§ **Source document**
--- START ---

Once something like this starts, you are married for generations. I am very happy to tell you that in the United States, we have Mongolian geologists working that were trained in Oyu Tolgoi. The point I wanna make is that all of the young people that are developing Oyu Tolgoi so capably that in the future, they will be working worldwide in developed mines. Young Mongolians working in the United States are doing a fantastic job. Same thing is happening in Saudi Arabia. We’ll take young Mongolians working in Saudi Arabia as well. They are working in a very similar condition. It doesn’t look very different from South Gobi. They have camels, goats, sheeps, they have gers, move around in the desert and they have copper and gold. So many other countries are interested in following the path of Mongolia. Let’s summarize what I’m trying to say today. Number one, due to the strength of Chinggis Khaan, only 4 million people control one of the world’s largest pieces of land in the world with high mineral potential. The land is proven to be one of the world’s largest copper mines with gold as a by-product. It is impossible for there to be only one. There must be many more sleeping under the Gobi, but it takes decades of hard work and stable conditions to attract the world to come here and do that. If the Mongolian people continue to create stable conditions, you’ll benefit the world enormously by developing your mining industry. There is no doubt about it. During the last 20 years since Oyu Tolgoi was discovered, new technologies have evolved to look under the earth without drilling holes. Just like when you go to the hospital, you have an MRI or CT scan. New technologies in geophysics can speed up the process of exploration.

--- END ---

§ **Assigned task 1**
In the speech about mining in Mongolia, where were the Mongolian geologists now working in the United States trained?
§ **Assigned task 2**
Carry on the speech about mining in Mongolia with one more paragraph, starting right after its final sentence.

§ **Available data**
--- START ---

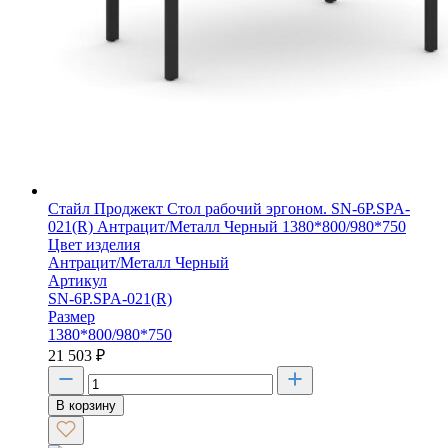
Стайл Проджект Стол рабочий эргоном. SN-6P.SPA-
021(R) Антрацит/Металл Черный 1380*800/980*750
Цвет изделия
Антрацит/Металл Черный
Артикул
SN-6P.SPA-021(R)
Размер
1380*800/980*750
21 503
₽
В корзину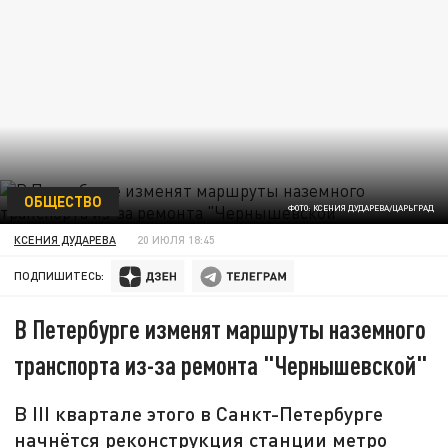
ОБЩЕСТВО
ФОТО: КСЕНИЯ ДУДАРЕВА/ЦАРЬГРАД
КСЕНИЯ ДУДАРЕВА
20 ИЮЛЯ 18:45
ПОДПИШИТЕСЬ:
В Петербурге изменят маршруты наземного
транспорта из-за ремонта "Чернышевской"
В III квартале этого в Санкт-Петербурге
начнётся реконструкция станции метро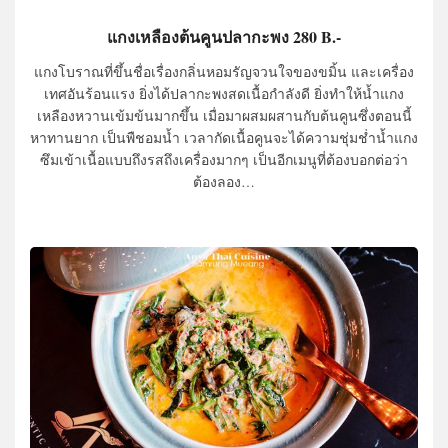
แกงเหลืองต้นคูนปลากะพง 280 B.-
แกงโบราณที่ขึ้นชื่อเรื่องกลิ่นหอมรัญจวนใจของขมิ้น และเครื่อง
เทศอันร้อนแรง ยิ่งได้ปลากะพงสดเนื้อกำลังดี ยิ่งทำให้น้ำแกง
เหลืองหวานเข้มข้นมากขึ้น เมื่อมาผสมผสานกับต้นคูนซึ่งตอนนี้
หาทานยาก เป็นพืชอมน้ำ เวลากัดเนื้อคูนจะได้ความชุ่มช่ำน้ำแกง
ซึมเข้าเนื้อแบบถึงรสถึงเครื่องมากๆ เป็นอีกเมนูที่ต้องบอกต่อว่า
ต้องลอง…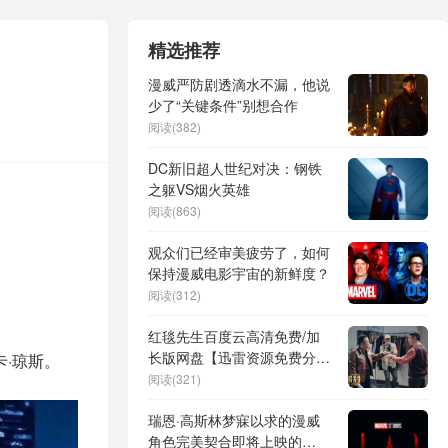
精选推荐
漫威严防剧透滴水不漏，他说
少了“关键条件”别想合作
阅读(382)
DC新旧超人世纪对决：钢铁
之躯VS烟火英雄
阅读(863)
观众们已经审美疲劳了，如何
保持漫威电影宇宙的新鲜度？
阅读(312)
红毯先生百度云高清免费/加
长版网盘【迅雷资源免费分
卡·琼斯。
享】
阅读(321)
瑞恩·高斯林梦寐以求的漫威
角色完美契合即将上映的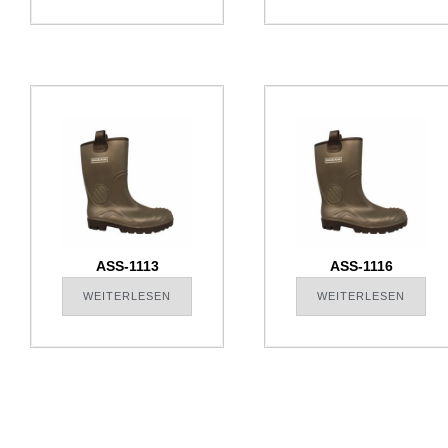
ASS-1113
ASS-1116
WEITERLESEN
WEITERLESEN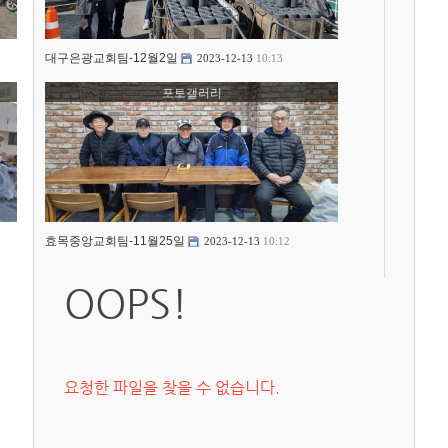
대구은광교회팀-12월2일
2023-12-13
10:13
포토갤러리
효목중앙교회팀-11월25일
2023-12-13
10:12
OOPS!
요청한 파일을 찾을 수 없습니다.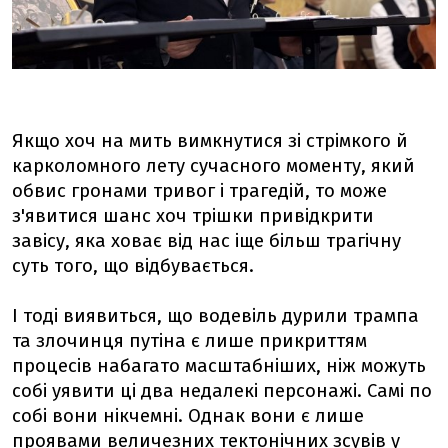
Якщо хоч на мить вимкнутися зі стрімкого й
карколомного лету сучасного моменту, який
обвис гронами тривог і трагедій, то може
з'явитися шанс хоч трішки привідкрити
завісу, яка ховає від нас іще більш трагічну
суть того, що відбувається.
І тоді виявиться, що водевіль дурили трампа
та злочинця путіна є лише прикриттям
процесів набагато масштабніших, ніж можуть
собі уявити ці два недалекі персонажі. Самі по
собі вони нікчемні. Однак вони є лише
проявами величезних тектонічних зсувів у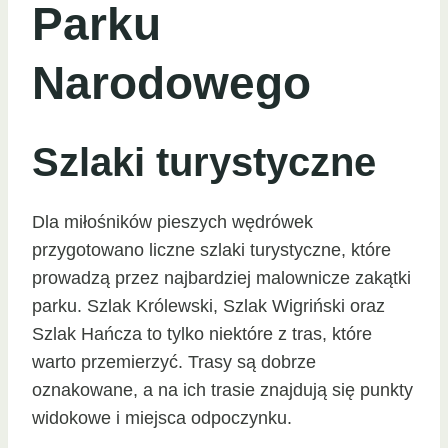
Parku
Narodowego
Szlaki turystyczne
Dla miłośników pieszych wędrówek
przygotowano liczne szlaki turystyczne, które
prowadzą przez najbardziej malownicze zakątki
parku. Szlak Królewski, Szlak Wigriński oraz
Szlak Hańcza to tylko niektóre z tras, które
warto przemierzyć. Trasy są dobrze
oznakowane, a na ich trasie znajdują się punkty
widokowe i miejsca odpoczynku.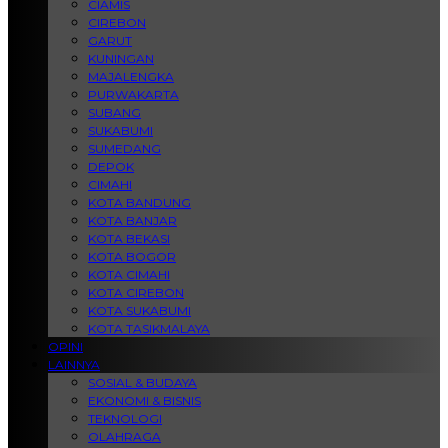
CIAMIS
CIREBON
GARUT
KUNINGAN
MAJALENGKA
PURWAKARTA
SUBANG
SUKABUMI
SUMEDANG
DEPOK
CIMAHI
KOTA BANDUNG
KOTA BANJAR
KOTA BEKASI
KOTA BOGOR
KOTA CIMAHI
KOTA CIREBON
KOTA SUKABUMI
KOTA TASIKMALAYA
OPINI
LAINNYA
SOSIAL & BUDAYA
EKONOMI & BISNIS
TEKNOLOGI
OLAHRAGA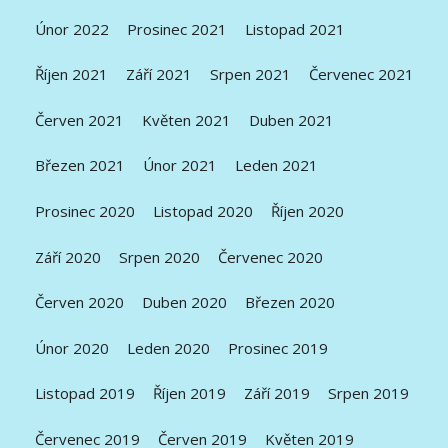
Únor 2022
Prosinec 2021
Listopad 2021
Říjen 2021
Září 2021
Srpen 2021
Červenec 2021
Červen 2021
Květen 2021
Duben 2021
Březen 2021
Únor 2021
Leden 2021
Prosinec 2020
Listopad 2020
Říjen 2020
Září 2020
Srpen 2020
Červenec 2020
Červen 2020
Duben 2020
Březen 2020
Únor 2020
Leden 2020
Prosinec 2019
Listopad 2019
Říjen 2019
Září 2019
Srpen 2019
Červenec 2019
Červen 2019
Květen 2019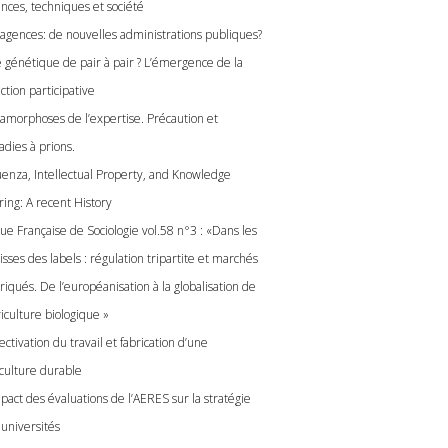
ences, techniques et société
 agences: de nouvelles administrations publiques?
 génétique de pair à pair ? L’émergence de la
ction participative
amorphoses de l’expertise. Précaution et
adies à prions.
luenza, Intellectual Property, and Knowledge
ring: A recent History
ue Française de Sociologie vol.58 n°3 : «Dans les
isses des labels : régulation tripartite et marchés
iqués. De l’européanisation à la globalisation de
riculture biologique »
ctivation du travail et fabrication d’une
iculture durable
pact des évaluations de l’AERES sur la stratégie
 universités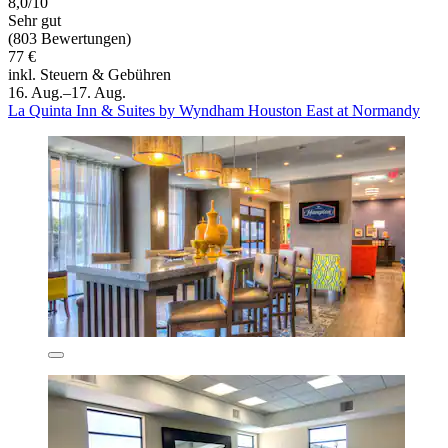
8,0/10
Sehr gut
(803 Bewertungen)
77 €
inkl. Steuern & Gebühren
16. Aug.–17. Aug.
La Quinta Inn & Suites by Wyndham Houston East at Normandy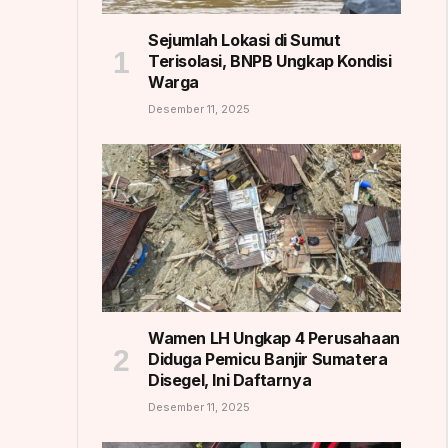
Sejumlah Lokasi di Sumut
Terisolasi, BNPB Ungkap Kondisi
Warga
Desember 11, 2025
Wamen LH Ungkap 4 Perusahaan
Diduga Pemicu Banjir Sumatera
Disegel, Ini Daftarnya
Desember 11, 2025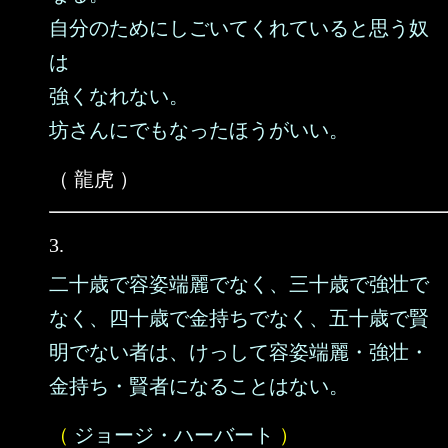
自分のためにしごいてくれていると思う奴
は
強くなれない。
坊さんにでもなったほうがいい。
（ 龍虎 ）
3.
二十歳で容姿端麗でなく、三十歳で強壮で
なく、四十歳で金持ちでなく、五十歳で賢
明でない者は、けっして容姿端麗・強壮・
金持ち・賢者になることはない。
（
ジョージ・ハーバート
）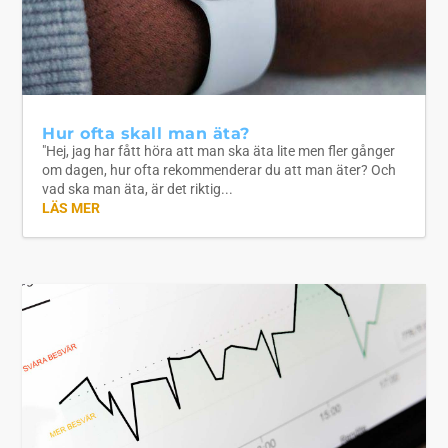
Hur ofta skall man äta?
"Hej, jag har fått höra att man ska äta lite men fler gånger
om dagen, hur ofta rekommenderar du att man äter? Och
vad ska man äta, är det riktig...
LÄS MER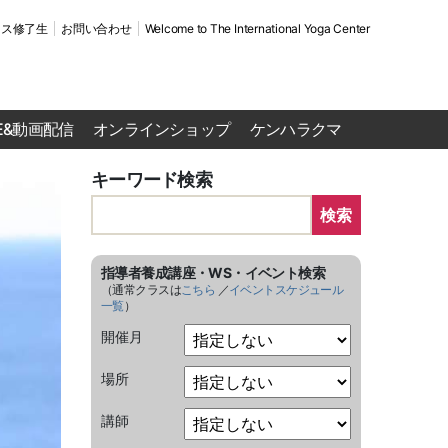
ース修了生
お問い合わせ
Welcome to The International Yoga Center
VE&動画配信
オンラインショップ
ケンハラクマ
キーワード検索
検索
指導者養成講座・WS・イベント検索
（通常クラスは
こちら
／
イベントスケジュール
一覧
）
開催月
場所
講師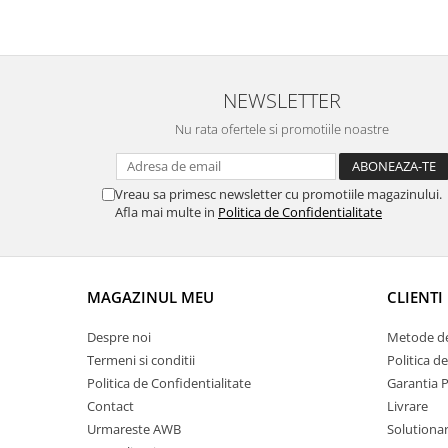
i.ro
NEWSLETTER
Nu rata ofertele si promotiile noastre
Vreau sa primesc newsletter cu promotiile magazinului.
Afla mai multe in
Politica de Confidentialitate
MAGAZINUL MEU
CLIENTI
Despre noi
Metode de
Termeni si conditii
Politica d
Politica de Confidentialitate
Garantia 
Contact
Livrare
Urmareste AWB
Solutionare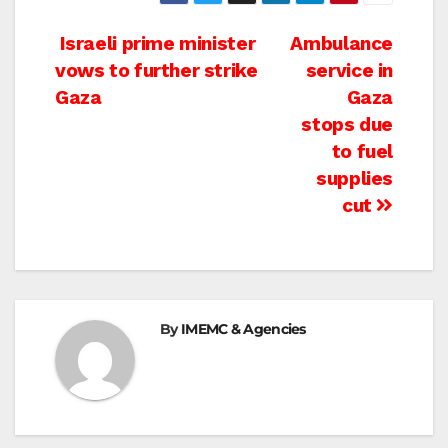
Post
Israeli prime minister
Ambulance
vows to further strike
service in
navigation
Gaza
Gaza
stops due
to fuel
supplies
cut
By
IMEMC & Agencies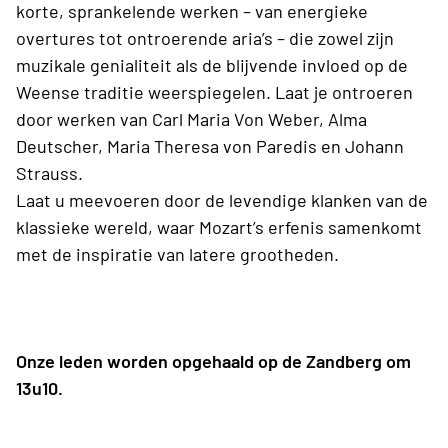
korte, sprankelende werken – van energieke
overtures tot ontroerende aria’s – die zowel zijn
muzikale genialiteit als de blijvende invloed op de
Weense traditie weerspiegelen. Laat je ontroeren
door werken van Carl Maria Von Weber, Alma
Deutscher, Maria Theresa von Paredis en Johann
Strauss.
Laat u meevoeren door de levendige klanken van de
klassieke wereld, waar Mozart’s erfenis samenkomt
met de inspiratie van latere grootheden.
Onze leden worden opgehaald op de Zandberg om
13u10.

--- END ---

§ **Task result 1**
They were trained in Oyu Tolgoi.

§ **Task result 2**
This is something that can make Mongolia a greater and greater nation. In my lifetime, I am very happy for Mongolia’s success. I am very happy to see that a young generation of Mongolians trained to the highest world-class standards of technology to the point that Mongolians can go all over the world and export their expertise. So I thank the Mongolian government for the great progress and thank Rio Tinto for their enormous progress in reaching an agreement. Nothing is perfect, we can’t focus on our imperfections. We have to focus on the fact that the world desperately needs these metals. If there is a hope to leave a better world for our kids, the time has come for the mining industry to grow very rapidly and that is why I have come to address you here today. Thank you very much for your kind efforts and attention.